EXCERTO DO TEXTO:
+--

31 Outubro 2024
No passado dia 24 de outubro foi celebrada a missa fúnebre do teólogo Gustavo Gutiérrez na Basílica do Santíssimo Rosário, de Lima. Publicamos a homilia do arcebispo local, D. Carlos Castillo Mattasoglio, na ocasião.
O texto é de Carlos Castillo Mattasoglio, publicado por Settimana News, 29-10-2024.
Queridos irmãos e irmãs,
estamos aqui como testemunhas de uma história muito concreta, que em nossas vidas foi atravessada pela Cruz do Senhor e pela sua Ressurreição, graças à palavra, ao incentivo, à companhia, ao testemunho e ao ministério do nosso querido Gustavo. Seria estranho se aqui fôssemos pessoas que não fossem tocadas pelo poder da sua palavra, porque é a Palavra do Senhor. Gustavo, pela experiência humana que viveu, sempre soube, com grande espírito de disponibilidade diante do Senhor, desde muito jovem, deixar-se questionar − como dizia: “perguntar” − por aquela palavra que ele sempre colocou no centro da vida do ser humano.
Aqui temos pessoas de comunidades cristãs, padres, religiosos, bispos, mas também temos uma população de fiéis e alguns amigos de Gustavo, que não necessariamente se enquadram no horizonte altamente restrito que às vezes temos da Igreja, com limites claros e fechado em si mesmo. Gustavo, desde muito jovem, sempre esteve em contato com pessoas que pertenciam a diferentes horizontes, e soube dialogar com elas, fazer amigos e reconhecer uma presença do divino em tudo o que é humano.

+--

LINHAS APRESENTADAS:

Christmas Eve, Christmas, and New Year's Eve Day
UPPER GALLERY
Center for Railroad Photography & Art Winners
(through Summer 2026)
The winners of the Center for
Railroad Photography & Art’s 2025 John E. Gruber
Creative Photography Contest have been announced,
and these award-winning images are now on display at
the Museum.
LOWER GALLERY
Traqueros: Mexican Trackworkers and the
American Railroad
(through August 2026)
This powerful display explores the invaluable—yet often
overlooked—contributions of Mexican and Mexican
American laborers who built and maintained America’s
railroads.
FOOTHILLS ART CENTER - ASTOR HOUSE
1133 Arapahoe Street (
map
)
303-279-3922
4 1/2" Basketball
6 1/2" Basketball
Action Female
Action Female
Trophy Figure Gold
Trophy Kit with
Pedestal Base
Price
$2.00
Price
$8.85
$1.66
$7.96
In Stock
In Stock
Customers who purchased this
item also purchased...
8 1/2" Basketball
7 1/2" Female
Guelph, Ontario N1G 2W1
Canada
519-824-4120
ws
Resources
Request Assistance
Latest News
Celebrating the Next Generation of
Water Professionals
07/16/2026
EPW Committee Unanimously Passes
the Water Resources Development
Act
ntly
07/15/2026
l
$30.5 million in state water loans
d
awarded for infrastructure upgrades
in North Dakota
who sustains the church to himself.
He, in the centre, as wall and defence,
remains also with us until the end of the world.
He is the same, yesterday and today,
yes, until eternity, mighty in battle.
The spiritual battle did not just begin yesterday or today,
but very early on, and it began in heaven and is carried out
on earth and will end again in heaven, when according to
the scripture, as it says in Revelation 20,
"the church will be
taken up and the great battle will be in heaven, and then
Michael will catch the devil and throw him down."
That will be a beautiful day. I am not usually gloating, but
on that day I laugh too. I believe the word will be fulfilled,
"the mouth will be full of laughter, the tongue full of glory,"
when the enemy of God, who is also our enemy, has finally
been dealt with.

+--

TAREFA A REALIZAR:
Prolongue a homilia da missa fúnebre de Gustavo Gutiérrez, começando logo depois da última frase do excerto.

RESULTADO DA TAREFA:
Por isso estamos todos aqui hoje: cristãos, amigos da Igreja, inclusive alguns amigos muito distantes que talvez não acreditem, mas que sentiram em suas vidas a santa humanidade do nosso querido Gustavo. E viemos agradecer a Deus pela sua vida, e à Vida pela sua vida, porque sabemos que quando alguém marca a nossa vida, a única coisa que nos resta é ser grato, e viver uma vida grata. Isto é o que significa ter fé, não tanto para acreditar em Deus, mas sim para confiar que Ele acredita em nós e que, através do seu dom gratuito de amor, podemos deixar-nos guiar pelo Espírito para nos guiar, pequenos aos poucos, de forma criativa, ao serviço do significado profundo que este dom nos dá.
Ser cristão significa acolher o dom, não criar para nós mesmos imagens de Deus que depois se tornam uma série de práticas e imaginações, e então, portanto, confessar o que criamos. Ser cristão significa acolher na nossa vida o dom misericordioso de Deus, representado fundamentalmente pelo dom generoso de Jesus como dom do Pai; significa deixar-se levar pelo que Gustavo chamou de “a gratuidade do amor de Deus” e que hoje o Papa Francisco reiterou em sua encíclica sobre o Coração de Jesus. O Papa chama de “dom gratuito”, e Gustavo chama de “gratuidade”. do amor de Deus.
Se não somos amados livremente, a vida não tem sentido, porque a vida só teria o sentido “limitado” que podemos dar-lhe, que é sincero como forma de encontrar algo na existência, mas é insuficiente, porque nós o criamos. E o que Gustavo nos ensinou é aceitar o dom da revelação; e se ele não foi explícito, como muitos de nós que estamos aqui, e nos tornamos ministros como ele, outros que, talvez, não entendessem muito, sentiram a sua presença como um dom, e assim Jesus entrou em suas vidas. E sendo seus amigos, continuam a seguir o mesmo caminho que percorremos como Igreja, de serviço aos pobres, de justiça e de compromisso com a vida.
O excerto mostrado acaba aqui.